Give every entry again, word for word.

▸ **DATA TO USE**
++++++
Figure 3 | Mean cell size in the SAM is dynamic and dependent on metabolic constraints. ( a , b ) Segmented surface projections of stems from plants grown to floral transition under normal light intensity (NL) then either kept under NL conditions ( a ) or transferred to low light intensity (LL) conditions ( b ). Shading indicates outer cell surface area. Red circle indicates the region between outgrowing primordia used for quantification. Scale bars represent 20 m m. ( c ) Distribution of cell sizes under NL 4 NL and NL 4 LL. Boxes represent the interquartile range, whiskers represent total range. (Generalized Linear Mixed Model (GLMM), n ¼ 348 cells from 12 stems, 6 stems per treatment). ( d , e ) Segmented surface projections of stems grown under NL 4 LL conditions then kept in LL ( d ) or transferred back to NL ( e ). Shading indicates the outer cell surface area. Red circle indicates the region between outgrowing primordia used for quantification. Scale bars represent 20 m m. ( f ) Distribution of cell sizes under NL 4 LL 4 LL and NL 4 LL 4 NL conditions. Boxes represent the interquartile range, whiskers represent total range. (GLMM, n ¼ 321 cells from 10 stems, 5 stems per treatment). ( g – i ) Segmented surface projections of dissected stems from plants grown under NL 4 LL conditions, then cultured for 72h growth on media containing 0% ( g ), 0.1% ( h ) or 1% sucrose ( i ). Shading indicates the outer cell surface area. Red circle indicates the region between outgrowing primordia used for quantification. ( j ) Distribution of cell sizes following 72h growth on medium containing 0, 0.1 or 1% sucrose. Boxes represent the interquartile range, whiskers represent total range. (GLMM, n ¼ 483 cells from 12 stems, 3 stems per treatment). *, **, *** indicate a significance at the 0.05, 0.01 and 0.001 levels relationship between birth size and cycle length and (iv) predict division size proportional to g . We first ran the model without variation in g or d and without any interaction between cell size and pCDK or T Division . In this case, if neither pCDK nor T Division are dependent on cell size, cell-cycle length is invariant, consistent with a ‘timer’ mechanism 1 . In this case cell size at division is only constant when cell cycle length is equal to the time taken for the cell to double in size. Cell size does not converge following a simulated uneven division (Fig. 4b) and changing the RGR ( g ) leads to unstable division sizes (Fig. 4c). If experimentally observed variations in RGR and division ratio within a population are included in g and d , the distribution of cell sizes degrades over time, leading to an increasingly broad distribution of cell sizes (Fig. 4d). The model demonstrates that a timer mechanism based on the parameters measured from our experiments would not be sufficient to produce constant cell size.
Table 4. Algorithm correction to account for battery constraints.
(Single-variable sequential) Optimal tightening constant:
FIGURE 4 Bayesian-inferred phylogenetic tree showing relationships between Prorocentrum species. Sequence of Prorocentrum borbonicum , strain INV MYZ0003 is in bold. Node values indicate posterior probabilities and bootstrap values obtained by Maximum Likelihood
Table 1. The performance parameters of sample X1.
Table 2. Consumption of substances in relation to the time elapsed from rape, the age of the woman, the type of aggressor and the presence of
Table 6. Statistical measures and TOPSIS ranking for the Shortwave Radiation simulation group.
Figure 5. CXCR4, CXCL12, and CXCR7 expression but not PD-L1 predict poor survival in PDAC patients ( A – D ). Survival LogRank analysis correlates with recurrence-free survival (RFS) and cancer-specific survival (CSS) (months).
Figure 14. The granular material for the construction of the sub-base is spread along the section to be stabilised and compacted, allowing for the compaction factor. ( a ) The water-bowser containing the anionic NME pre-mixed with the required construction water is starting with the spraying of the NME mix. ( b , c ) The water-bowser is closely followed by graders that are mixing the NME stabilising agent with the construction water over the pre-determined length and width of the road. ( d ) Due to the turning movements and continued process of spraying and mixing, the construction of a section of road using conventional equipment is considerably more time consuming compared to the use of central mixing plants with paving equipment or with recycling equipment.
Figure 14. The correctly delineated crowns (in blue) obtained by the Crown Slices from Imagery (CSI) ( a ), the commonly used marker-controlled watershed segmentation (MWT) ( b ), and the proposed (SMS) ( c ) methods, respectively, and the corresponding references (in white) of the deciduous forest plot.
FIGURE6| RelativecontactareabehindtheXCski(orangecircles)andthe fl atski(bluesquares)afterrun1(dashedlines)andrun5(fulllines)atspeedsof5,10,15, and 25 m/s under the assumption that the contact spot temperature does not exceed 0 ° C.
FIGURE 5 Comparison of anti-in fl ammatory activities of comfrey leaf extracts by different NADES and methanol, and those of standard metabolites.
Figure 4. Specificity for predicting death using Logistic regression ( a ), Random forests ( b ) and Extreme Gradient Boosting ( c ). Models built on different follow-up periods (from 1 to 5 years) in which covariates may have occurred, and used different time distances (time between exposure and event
++++++
▸ **COMPLETED TASK**
Figure 3 | Mean cell size in the SAM is dynamic and dependent on metabolic constraints. ( a , b ) Segmented surface projections of stems from plants grown to floral transition under normal light intensity (NL) then either kept under NL conditions ( a ) or transferred to low light intensity (LL) conditions ( b ). Shading indicates outer cell surface area. Red circle indicates the region between outgrowing primordia used for quantification. Scale bars represent 20 m m. ( c ) Distribution of cell sizes under NL 4 NL and NL 4 LL. Boxes represent the interquartile range, whiskers represent total range. (Generalized Linear Mixed Model (GLMM), n ¼ 348 cells from 12 stems, 6 stems per treatment). ( d , e ) Segmented surface projections of stems grown under NL 4 LL conditions then kept in LL ( d ) or transferred back to NL ( e ). Shading indicates the outer cell surface area. Red circle indicates the region between outgrowing primordia used for quantification. Scale bars represent 20 m m. ( f ) Distribution of cell sizes under NL 4 LL 4 LL and NL 4 LL 4 NL conditions. Boxes represent the interquartile range, whiskers represent total range. (GLMM, n ¼ 321 cells from 10 stems, 5 stems per treatment). ( g – i ) Segmented surface projections of dissected stems from plants grown under NL 4 LL conditions, then cultured for 72h growth on media containing 0% ( g ), 0.1% ( h ) or 1% sucrose ( i ). Shading indicates the outer cell surface area. Red circle indicates the region between outgrowing primordia used for quantification. ( j ) Distribution of cell sizes following 72h growth on medium containing 0, 0.1 or 1% sucrose. Boxes represent the interquartile range, whiskers represent total range. (GLMM, n ¼ 483 cells from 12 stems, 3 stems per treatment). *, **, *** indicate a significance at the 0.05, 0.01 and 0.001 levels relationship between birth size and cycle length and (iv) predict division size proportional to g . We first ran the model without variation in g or d and without any interaction between cell size and pCDK or T Division . In this case, if neither pCDK nor T Division are dependent on cell size, cell-cycle length is invariant, consistent with a ‘timer’ mechanism 1 . In this case cell size at division is only constant when cell cycle length is equal to the time taken for the cell to double in size. Cell size does not converge following a simulated uneven division (Fig. 4b) and changing the RGR ( g ) leads to unstable division sizes (Fig. 4c). If experimentally observed variations in RGR and division ratio within a population are included in g and d , the distribution of cell sizes degrades over time, leading to an increasingly broad distribution of cell sizes (Fig. 4d). The model demonstrates that a timer mechanism based on the parameters measured from our experiments would not be sufficient to produce constant cell size.
Table 4. Algorithm correction to account for battery constraints.
(Single-variable sequential) Optimal tightening constant:
FIGURE 4 Bayesian-inferred phylogenetic tree showing relationships between Prorocentrum species. Sequence of Prorocentrum borbonicum , strain INV MYZ0003 is in bold. Node values indicate posterior probabilities and bootstrap values obtained by Maximum Likelihood
Table 1. The performance parameters of sample X1.
Table 2. Consumption of substances in relation to the time elapsed from rape, the age of the woman, the type of aggressor and the presence of
Table 6. Statistical measures and TOPSIS ranking for the Shortwave Radiation simulation group.
Figure 5. CXCR4, CXCL12, and CXCR7 expression but not PD-L1 predict poor survival in PDAC patients ( A – D ). Survival LogRank analysis correlates with recurrence-free survival (RFS) and cancer-specific survival (CSS) (months).
Figure 14. The granular material for the construction of the sub-base is spread along the section to be stabilised and compacted, allowing for the compaction factor. ( a ) The water-bowser containing the anionic NME pre-mixed with the required construction water is starting with the spraying of the NME mix. ( b , c ) The water-bowser is closely followed by graders that are mixing the NME stabilising agent with the construction water over the pre-determined length and width of the road. ( d ) Due to the turning movements and continued process of spraying and mixing, the construction of a section of road using conventional equipment is considerably more time consuming compared to the use of central mixing plants with paving equipment or with recycling equipment.
Figure 14. The correctly delineated crowns (in blue) obtained by the Crown Slices from Imagery (CSI) ( a ), the commonly used marker-controlled watershed segmentation (MWT) ( b ), and the proposed (SMS) ( c ) methods, respectively, and the corresponding references (in white) of the deciduous forest plot.
FIGURE6| RelativecontactareabehindtheXCski(orangecircles)andthe fl atski(bluesquares)afterrun1(dashedlines)andrun5(fulllines)atspeedsof5,10,15, and 25 m/s under the assumption that the contact spot temperature does not exceed 0 ° C.
FIGURE 5 Comparison of anti-in fl ammatory activities of comfrey leaf extracts by different NADES and methanol, and those of standard metabolites.
Figure 4. Specificity for predicting death using Logistic regression ( a ), Random forests ( b ) and Extreme Gradient Boosting ( c ). Models built on different follow-up periods (from 1 to 5 years) in which covariates may have occurred, and used different time distances (time between exposure and event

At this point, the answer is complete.